Gouldsboro ! Le fief de Joffrey de Peyrac. Leur domaine ! Le refuge. Mais que c'était loin Gouldsboro !

Pas une voile sur l'estuaire...

Peu d'heures auparavant, même pas vingt-quatre heures, la vieille Sarah William avait pris le visage d'Angélique entre ses mains et lui avait dit : « L'Amérique ! L'Amérique ! Sauvez-la ! »

Un dernier message, un peu fou. Car la mort était là déjà, tapie dans les buissons, qui allait fondre sur elle.

Était-ce une angoisse de cette sorte qu'Angélique éprouvait maintenant dans le soir désert à l'odeur d'algues, de brume et de carnage ?

– Hayh ! dit Piksarett en posant la main sur son épaule.

Du doigt, il lui désignait deux silhouettes humaines, montant par un sentier du rivage. Elle eut un moment d'espoir, mais reconnut très vite, à son chapeau pointu, le vieux medecin's man John Shapleigh et son Indien.

Ils coururent tous à lui afin de s'informer. Il leur dit qu'il venait de la plage et que là-bas les Indiens Sheepscot avaient tout brûlé.
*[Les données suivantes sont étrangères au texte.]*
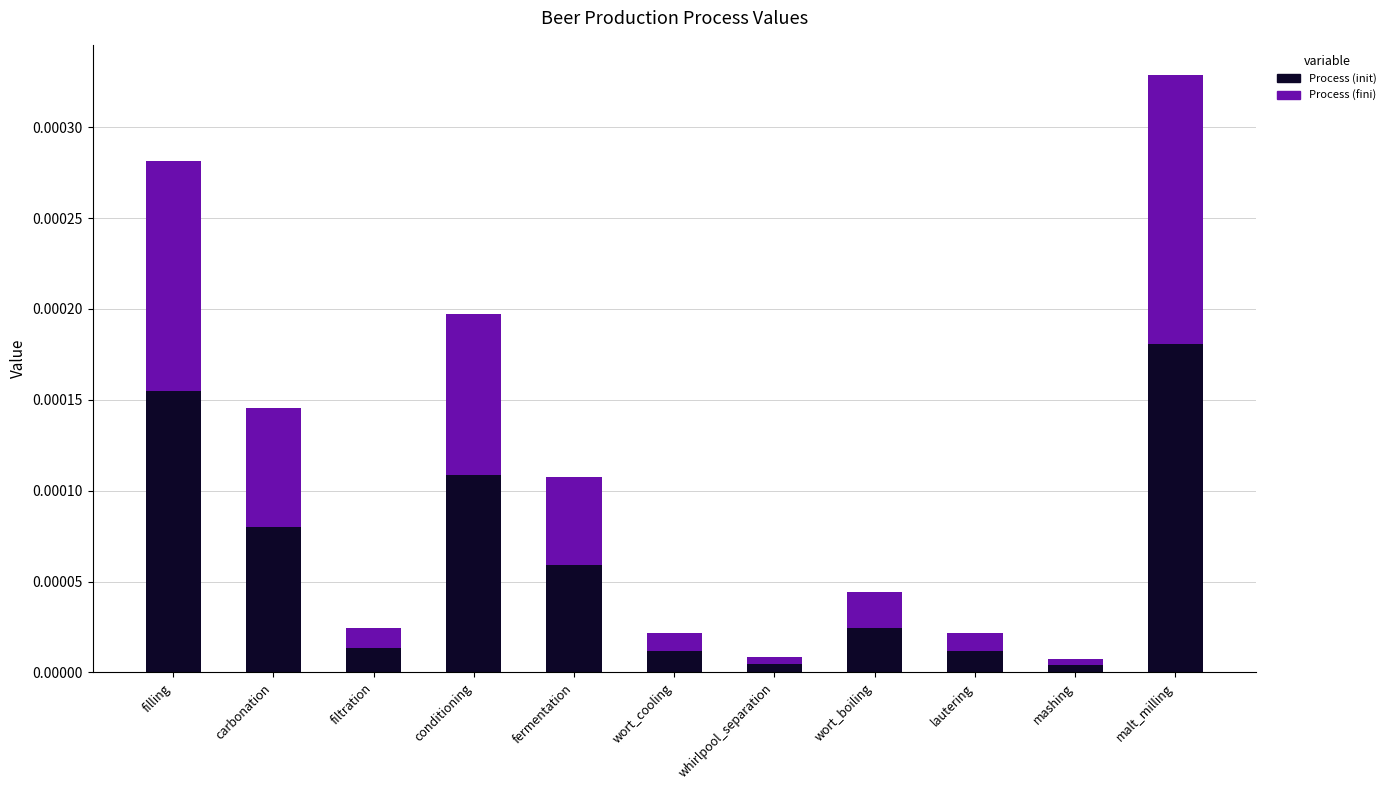

At which category is the sum across all series the highest?

malt_milling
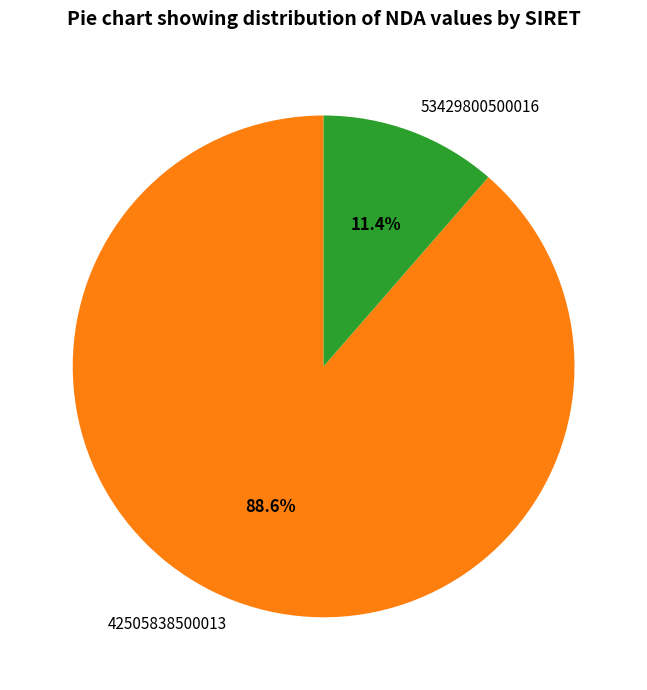

To the nearest percent, what portion does 42505838500013 represent?

89%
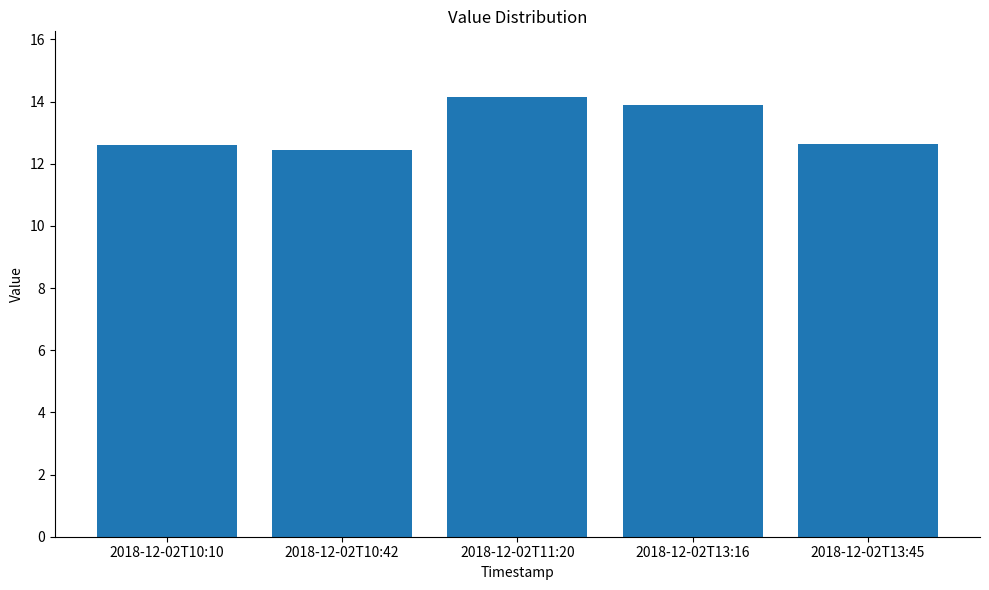

Reading left to right, extract all data points from this chart.

12.6	12.4	14.1	13.9	12.6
Une embarcation ? Y avait-il une embarcation ? Non.

Les habitants qui avaient échappé au scalp ou à la captivité s'étaient réfugiés dans les îles avec leurs barques.
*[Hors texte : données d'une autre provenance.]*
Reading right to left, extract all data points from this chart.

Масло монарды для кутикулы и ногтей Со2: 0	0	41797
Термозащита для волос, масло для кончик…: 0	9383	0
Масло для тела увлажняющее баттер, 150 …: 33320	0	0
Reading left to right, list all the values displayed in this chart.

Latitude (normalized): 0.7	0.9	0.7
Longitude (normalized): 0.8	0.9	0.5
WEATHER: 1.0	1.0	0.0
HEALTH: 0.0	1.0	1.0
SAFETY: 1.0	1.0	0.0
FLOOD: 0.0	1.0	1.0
Voyant le désespoir des pauvres gens de Brunschwick-Falls il finit, non sans grimaces et réticences, et aussi parce qu'Angélique demandait qu'il les conseillât, par proposer de les conduire jusqu'à une cabane qu'il possédait à dix miles de là sur la baie de Casco. Ils pourraient s'y reposer et s'y soigner... En attendant, malgré le peu d'agrément qu'il y avait à passer une nuit en plein air dans cette bruine, la plupart d'entre eux, et Angélique elle-même, répugnaient à quitter les lieux du rendez-vous. Le navire de Gouldsboro avait peut-être du retard. Qui sait s'il ne surgirait pas dans quelques heures ou le lendemain à l'aube ?...

La question fut tranchée par l'apparition subite, au tournant du bois, d'un petit groupe d'une dizaine d'Indiens Sheepscot.

Piksarett et ses guerriers s'élancèrent promptement dans une direction opposée et disparurent aux yeux de tous.

Par bonheur, Shapleigh et son acolyte étaient en bons termes avec les nouveaux venus. Le vieux Shapleigh, un homme de médecine digne de leurs meilleurs « jongleurs », était fort respecté dans la région où il « exerçait » depuis plus de trente ans. Son ascendant lui permit d'étendre sa protection sur Angélique et ses compagnons. Les Sheepscot poussèrent l'obligeance jusqu'à proposer de surveiller l'arrivée possible des navires en ce point de la côte. Ils prirent avec soin le signalement du Rochelais et promirent, s'ils le voyaient, de l'envoyer à la pointe Maquoit, où le vieux Shapleigh avait sa cabane.